:: Provided passage

In the MIMIC II database there are over 45,000 hours of simultaneous ECG and ABP data with associated alarms of the above types. These data include 707 episodes of extreme bradycardia alarms (of which 506 are true and 201 false) and 1877 episodes of extreme tachycardia alarms (of which 1444 true and 433 false). Such false alarm rates (28.4% for bradycardia and 23.1% for tachycardia) are typical of alarms in the ICU, which can be as high as 85% [3], but for life threatening alarms are usually around 40% [7]. Epochs of 20 seconds around each extreme bradycardia and tachycardia alarm, (with the alarm occurring at 17 seconds in the epoch) were chosen providing a test set of 2584 events (1950 true episodes) and over 14 hours (861 minutes) of simultaneous ECG and ABP.

Results

Following our previous work [14], we considered the Kalman filtered ABP of the clean dataset as the true ABP and a gold standard by which to evaluate the different ABP estimation methods. These were:

  1. 1.

    FE: Feature Extraction ABP estimate using wSQI.

  2. 2.

    SH: Sample-and-hold ABP estimate using ABP feature extraction routine of wSQI and clipping the reported ABP value when ψ <ψ t (SH). (This simulates the operation of monitoring equipment in the ICU.)

  3. 3.

    KF: ABP estimate using the SQI-based Kalman filter.

In order to evaluate the accuracy of an estimation method in the presence of noise, we chose the root mean squared error (rMSE) of the difference between each ABP estimation method and the true ABP. As expected, the rMSE is larger the lower the signal quality. Table 2] details the mean SQI, Ψ, ± one standard deviation, and the comparison of different ABP estimation methods on the whole evaluation dataset for each of the different types of artifacts detailed in section 2.1. Table 2 also provides these results for different percentages of artifact contamination. In general, for slow saturation artifacts, we can see that a value of ψ > 0.5 leads to a low ABP estimation error (less than 10 mmHg) using the SQI-based KF ABP estimation method described in this paper. However, the reduced pulse pressure artifact results in relatively large errors for the estimate of SBP when ψ ≤ 0.9, indicating that we should trust the SBP less than the MBP or DBP, particularly in this circumstance. SBP estimates were corrupted mostly by saturations to ABPmin and reduced pulse pressure. The MBP was mostly distorted by saturations to ABP max , square wave artifacts and saturations to ABPmin.

::::

What to work on:
Rewrite the ABP estimation text starting with "SH: Sample-and-hold ABP" and going on through "SQI-based Kalman filter.", swapping "monitoring equipment" for "bedside monitors".

:: Given entries

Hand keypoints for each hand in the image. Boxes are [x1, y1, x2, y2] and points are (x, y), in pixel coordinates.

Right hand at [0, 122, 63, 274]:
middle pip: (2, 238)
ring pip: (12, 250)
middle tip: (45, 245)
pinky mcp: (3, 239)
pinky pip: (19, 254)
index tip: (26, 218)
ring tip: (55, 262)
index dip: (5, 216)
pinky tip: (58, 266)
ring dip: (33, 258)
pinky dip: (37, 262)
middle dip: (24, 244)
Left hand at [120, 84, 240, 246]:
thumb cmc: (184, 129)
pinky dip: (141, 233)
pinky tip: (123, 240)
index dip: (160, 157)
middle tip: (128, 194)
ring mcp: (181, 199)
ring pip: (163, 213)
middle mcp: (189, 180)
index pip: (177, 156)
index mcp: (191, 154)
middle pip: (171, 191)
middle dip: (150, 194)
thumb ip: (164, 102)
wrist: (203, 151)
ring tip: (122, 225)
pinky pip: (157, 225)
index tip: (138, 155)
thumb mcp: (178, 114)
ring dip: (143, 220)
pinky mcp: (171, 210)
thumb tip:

::::

Your response:
SH: Sample-and-hold ABP estimate using ABP feature extraction routine of wSQI and clipping the reported ABP value when ψ <ψ t (SH). (This simulates the operation of bedside monitors in the ICU.)

  3. 3.

    KF: ABP estimate using the SQI-based Kalman filter.